“SUBJECT TO THE RECEIPT OF FURTHER INFORMATION”
by Sharon Rondeau
(Oct. 21, 2017) — On Saturday morning, President Donald J. Trump tweeted about a number of topics, one of which was the remaining sealed documents stemming from the investigation conducted into President John F. Kennedy’s assassination on November 22, 1963.
As was related here on Friday by P&E contributor, radio host and author Jeff Crouere, a congressional statute passed in 1992 protecting some 3,100 documents from public disclosure will expire on October 26.
As explained at the National Archives’ entry, the 1992 law allowed for the creation of the JFK Assassination Records Review Board (ARRB) “as an independent agency to re-examine for release the assassination-related records that federal agencies still regarded as too sensitive to open to the public.”
While approximately five million pages have been released and are available for viewing from the National Archives by appointment, the more than 3,000 pages believed to deal with Kennedy’s alleged assassin, Lee Harvey Oswald, remained out of sight for “national security ” reasons.
In his tweet on the subject, Trump qualified his pledge to release the remaining documents with “Subject to the receipt of further information.”
The president also championed the passage of a budget bill by the Senate on Thursday, describing it as “a really big deal.” With the House out of session last week, it has yet to take up the measure. “MSM barely covered!” Trump remarked, referring to what he saw as the mainstream media’s lack of reportage on the development.
In actuality, CNN, USAToday, Reuters and The New York Times published articles on the passage of the bill.
Both earlier and later tweets touched upon the controversy which erupted after Rep. Frederica Wilson of Florida criticized the substance of Trump’s condolence call to a widow whose husband, Sgt. La David Terrence Johnson, was one of four U.S. Green Berets killed during an operation in Niger on October 4.

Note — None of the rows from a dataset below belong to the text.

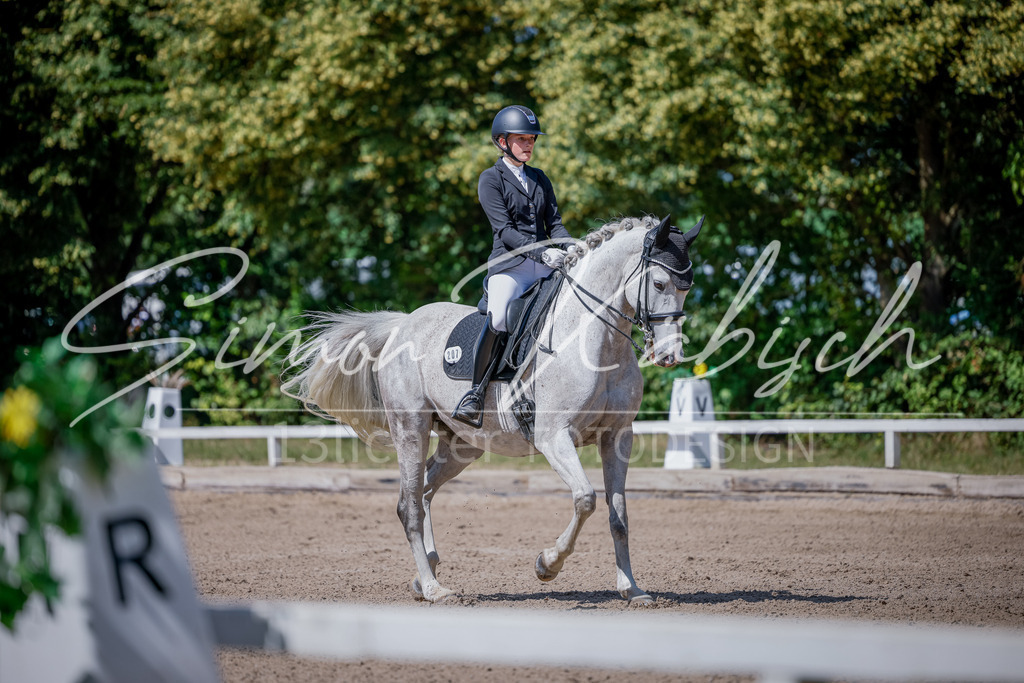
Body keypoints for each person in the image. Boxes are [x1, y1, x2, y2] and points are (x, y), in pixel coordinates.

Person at [452, 105, 572, 427]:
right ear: (502, 141)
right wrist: (542, 254)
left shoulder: (539, 178)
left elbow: (555, 226)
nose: (530, 144)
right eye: (523, 138)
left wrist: (573, 246)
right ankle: (475, 394)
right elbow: (504, 230)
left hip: (545, 264)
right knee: (501, 315)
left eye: (532, 138)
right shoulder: (490, 179)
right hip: (511, 267)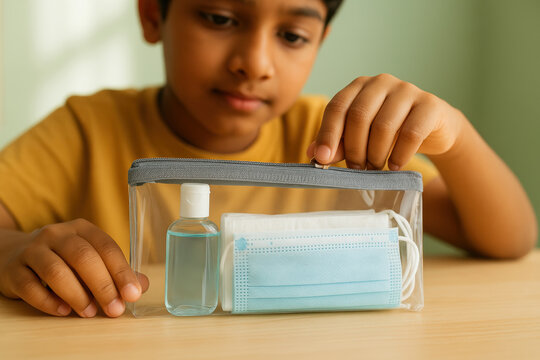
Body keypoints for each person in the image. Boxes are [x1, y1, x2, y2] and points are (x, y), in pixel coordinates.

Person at [0, 0, 536, 319]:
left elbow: (510, 238)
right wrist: (13, 249)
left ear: (320, 40)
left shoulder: (338, 140)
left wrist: (458, 137)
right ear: (151, 14)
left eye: (291, 35)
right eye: (219, 17)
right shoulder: (85, 129)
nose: (254, 63)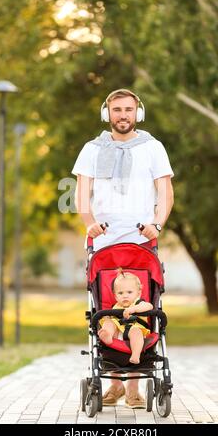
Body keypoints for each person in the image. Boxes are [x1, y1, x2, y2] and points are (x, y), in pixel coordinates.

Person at [72, 88, 174, 408]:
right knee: (108, 306)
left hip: (141, 240)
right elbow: (82, 191)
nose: (123, 115)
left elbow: (165, 190)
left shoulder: (153, 148)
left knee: (140, 307)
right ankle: (114, 386)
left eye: (128, 109)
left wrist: (156, 224)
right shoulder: (91, 149)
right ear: (107, 114)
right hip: (104, 241)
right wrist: (89, 221)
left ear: (137, 113)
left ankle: (133, 390)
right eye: (117, 110)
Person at [98, 268, 153, 365]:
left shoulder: (139, 303)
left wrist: (134, 309)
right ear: (115, 296)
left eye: (129, 292)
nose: (125, 296)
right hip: (117, 334)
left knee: (136, 332)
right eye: (120, 293)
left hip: (135, 329)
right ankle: (107, 336)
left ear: (138, 293)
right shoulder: (116, 307)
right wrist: (106, 318)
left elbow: (149, 306)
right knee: (109, 323)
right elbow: (109, 318)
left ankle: (136, 355)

As to the gains in the stock market since he took office, Trump said, “Fake News doesn’t spent [sic] much time on this!”
Update, 10:09 a.m. EDT: In an interview with Infowars’ Owen Shroyer on Friday, Trump former advisor and longtime political operative Roger Stone said he spoke with the president on Thursday, urging him to release the JFK documents rather than wait “another 25 years.”
Stone also spoke with Alex Jones, the face of Infowars, contending that the CIA does not want the documents released. “I think he’s going to do the right thing,” Stone told Jones on Friday.